- Country: Pakistan
- Province: Sindh

Population (2023 Census)
- • Total: 12,015

= Tangwani =

City in Sindh province, Pakistan

Tangwani , is a small town and a tehsil in the Kashmor District of Sindh.

The headquarters is Kandhkot. Tangwani, Ghouspur, Bakhshapur and Badani are also the parts of Kandhkot City Pakistan. It is located at 28°17'0N 69°0'0E with an altitude of 69 metres (229 feet). According to the 2017 census, Tangwani taluka resided 289,259 people. Zip code of Tangwani is 79150.
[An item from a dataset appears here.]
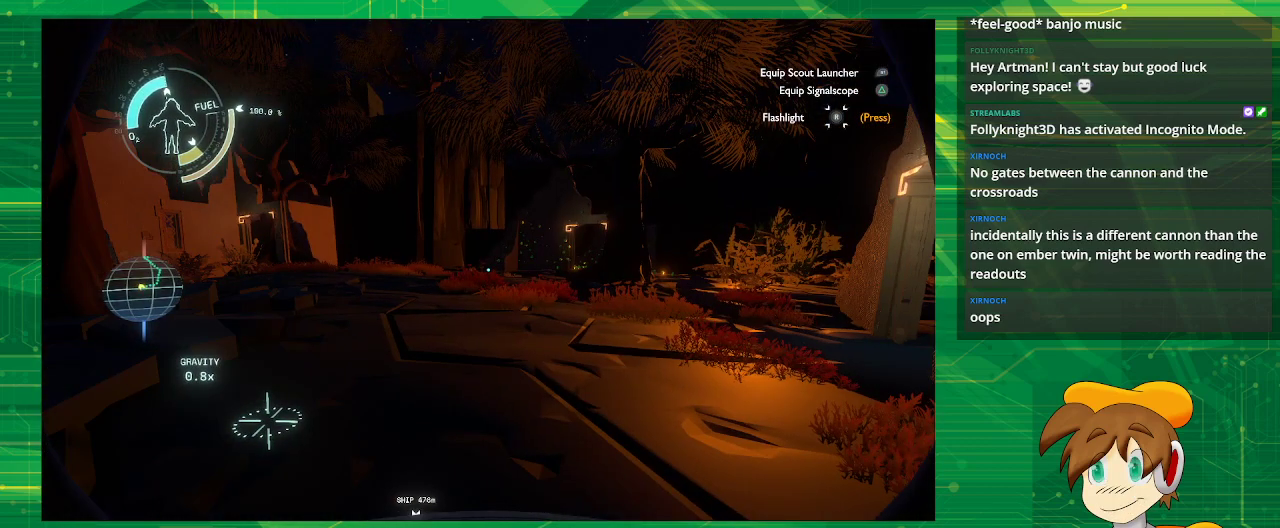
{"buttons": [], "left_stick": "up", "right_stick": "center", "events": [[367, "left_stick", "up"], [367, "right_stick", "center"]]}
Tangwani become the Taluka in 2005 with the bifurcation of Kashmore District from Jacobabad.
Tangwani Tehsil has following union councils :

| U.C. No. | U.C. Name |
|---|---|
| 1 | Jaffar Abad |
| 2 | Cheel |
| 3 | Lashari |
| 4 | Bijarani |
| 4 | Suhliani |
| 6 | Manjhi |
| 7 | Gulwali |
| 8 | Saifal |
| 9 | Saido Kot |
| 10 | Karam Pur |
| 11 | Sher Garh |
| 12 | Dunyapur |
| 13 | Naseer |
| 14 | Bahalkani |

== History ==
According to Arsalah Khan Bajkani aka Ardo Utradi, a notable Sindhi writer and historian the name Tangwani came into being with a mistake by British surveyors in the back 1900s. The land where the present Tangwani is located belonged to Mr. Thangaee Khan Bakhrani. British came here for the land survey and they wrote the survey name Tangwani instead of Thangaee Bakhrani in their Land record.